Jadis halte prisée par les voyageurs dans le désert syrien, Palmyre est devenue sous l'Empire romain une ville animée, dont les énormes richesses ont permis la construction d'importants monuments et structures architecturales. L'art palmyrien, ses temples, ses cimetières et ses statues sont tellement précieux que la ville a été classée au patrimoine mondial de l'Unesco en 1980.

Les photographies suivantes ont été prises par Félix Bonfils, photographe français qui a voyagé à travers le Moyen-Orient après son installation à Beyrouth en 1867. Le recueil d'images intitulé Photographies de Palmyre et datant de 1867 à 1876 environ, fait partie de la collection Myron Bement Smith, dans les archives de la Freer Gallery of Art et de la galerie Arthur M. Sackler, à la Smithsonian Institution de Washington.

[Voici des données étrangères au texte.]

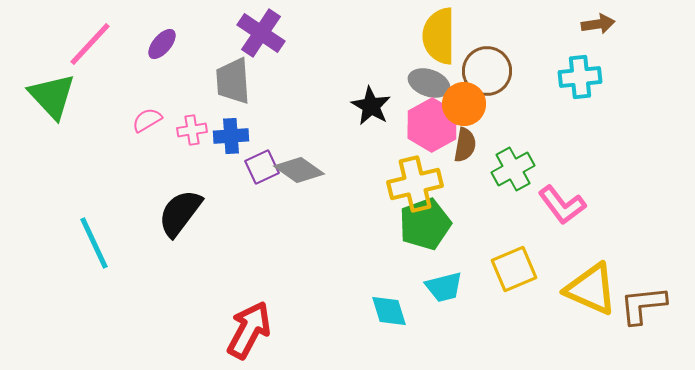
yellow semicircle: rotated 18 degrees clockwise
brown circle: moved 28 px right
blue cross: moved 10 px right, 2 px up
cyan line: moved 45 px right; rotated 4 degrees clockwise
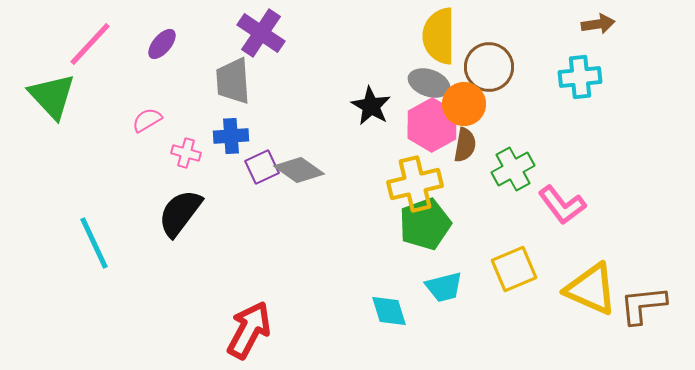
brown circle: moved 2 px right, 4 px up
pink cross: moved 6 px left, 23 px down; rotated 24 degrees clockwise
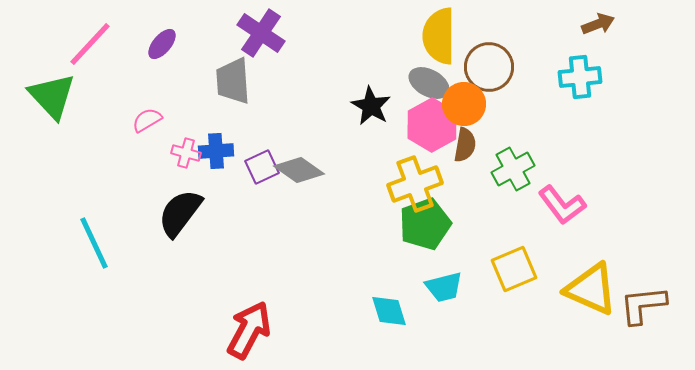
brown arrow: rotated 12 degrees counterclockwise
gray ellipse: rotated 9 degrees clockwise
blue cross: moved 15 px left, 15 px down
yellow cross: rotated 6 degrees counterclockwise
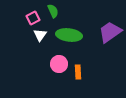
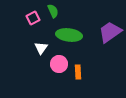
white triangle: moved 1 px right, 13 px down
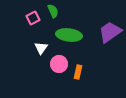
orange rectangle: rotated 16 degrees clockwise
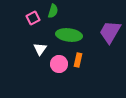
green semicircle: rotated 40 degrees clockwise
purple trapezoid: rotated 25 degrees counterclockwise
white triangle: moved 1 px left, 1 px down
orange rectangle: moved 12 px up
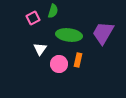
purple trapezoid: moved 7 px left, 1 px down
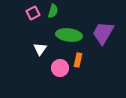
pink square: moved 5 px up
pink circle: moved 1 px right, 4 px down
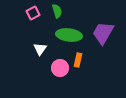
green semicircle: moved 4 px right; rotated 32 degrees counterclockwise
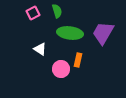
green ellipse: moved 1 px right, 2 px up
white triangle: rotated 32 degrees counterclockwise
pink circle: moved 1 px right, 1 px down
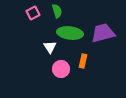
purple trapezoid: rotated 45 degrees clockwise
white triangle: moved 10 px right, 2 px up; rotated 24 degrees clockwise
orange rectangle: moved 5 px right, 1 px down
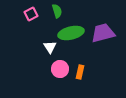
pink square: moved 2 px left, 1 px down
green ellipse: moved 1 px right; rotated 20 degrees counterclockwise
orange rectangle: moved 3 px left, 11 px down
pink circle: moved 1 px left
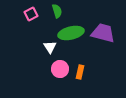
purple trapezoid: rotated 30 degrees clockwise
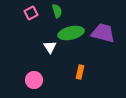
pink square: moved 1 px up
pink circle: moved 26 px left, 11 px down
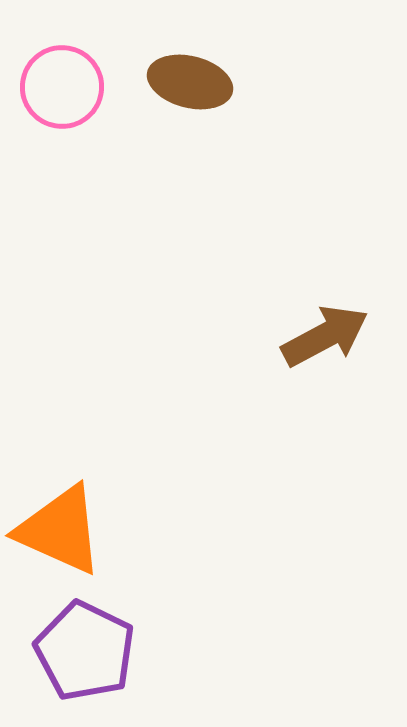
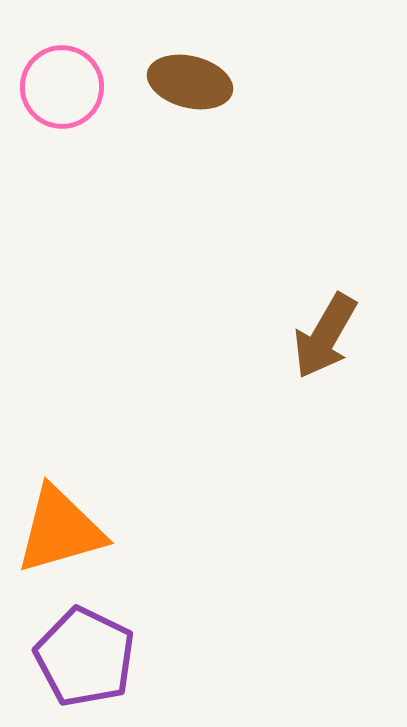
brown arrow: rotated 148 degrees clockwise
orange triangle: rotated 40 degrees counterclockwise
purple pentagon: moved 6 px down
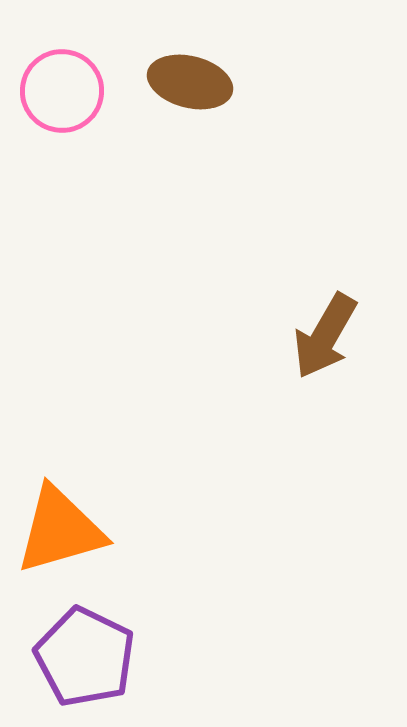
pink circle: moved 4 px down
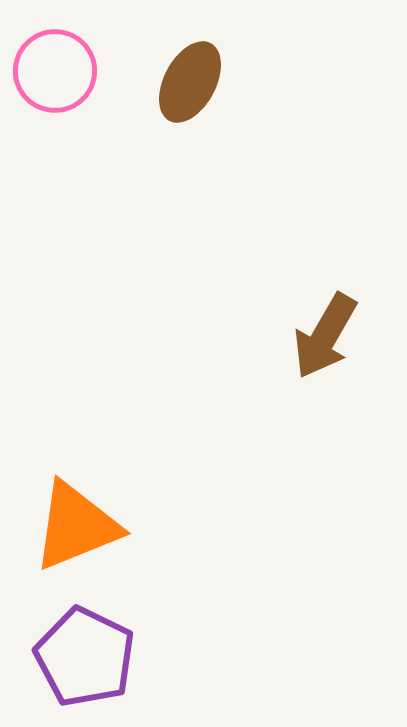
brown ellipse: rotated 76 degrees counterclockwise
pink circle: moved 7 px left, 20 px up
orange triangle: moved 16 px right, 4 px up; rotated 6 degrees counterclockwise
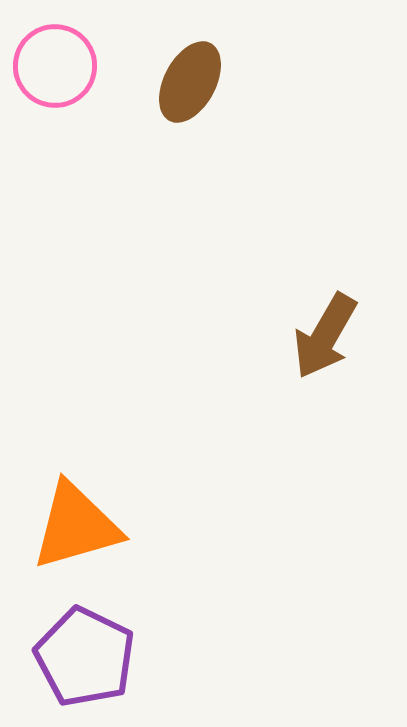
pink circle: moved 5 px up
orange triangle: rotated 6 degrees clockwise
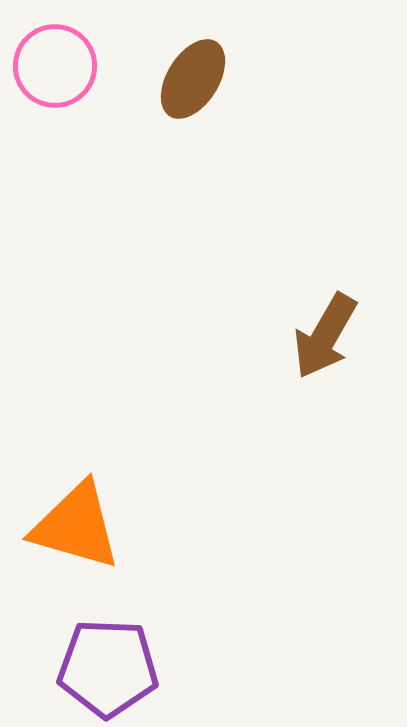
brown ellipse: moved 3 px right, 3 px up; rotated 4 degrees clockwise
orange triangle: rotated 32 degrees clockwise
purple pentagon: moved 23 px right, 11 px down; rotated 24 degrees counterclockwise
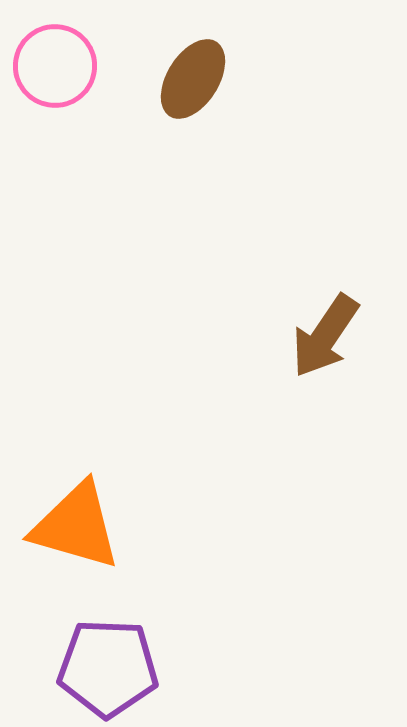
brown arrow: rotated 4 degrees clockwise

Freer Gallery of Art | Arthur M. Sackler Gallery Library, Smithsonian Institution Libraries

La grande colonnade constitue l'axe monumental de la ville, elle est composée de colonnes de style greco-romain et est longue de 1.100 mètres. Elle a été construite au cours du IIe et IIIe siècle.

En mai 2015, la ville, qui est passée d'un empire à l'autre au cours des 2.000 dernières années, est tombée aux mains de l'État islamique et reste à ce jour sous son contrôle. Depuis, le groupe militant a bombardé à l'aide d'explosifs certaines zones des ruines et a menacé de détruire ce qu'ils décrivent comme des statues idolâtres, dans le cadre de leurs efforts pour détruire toutes traces de civilisation pré-islamique en Syrie. Pendant ce temps, les trafiquants espèrent pouvoir profiter de cette crise en arrachant et revendant les objets les plus précieux de la ville.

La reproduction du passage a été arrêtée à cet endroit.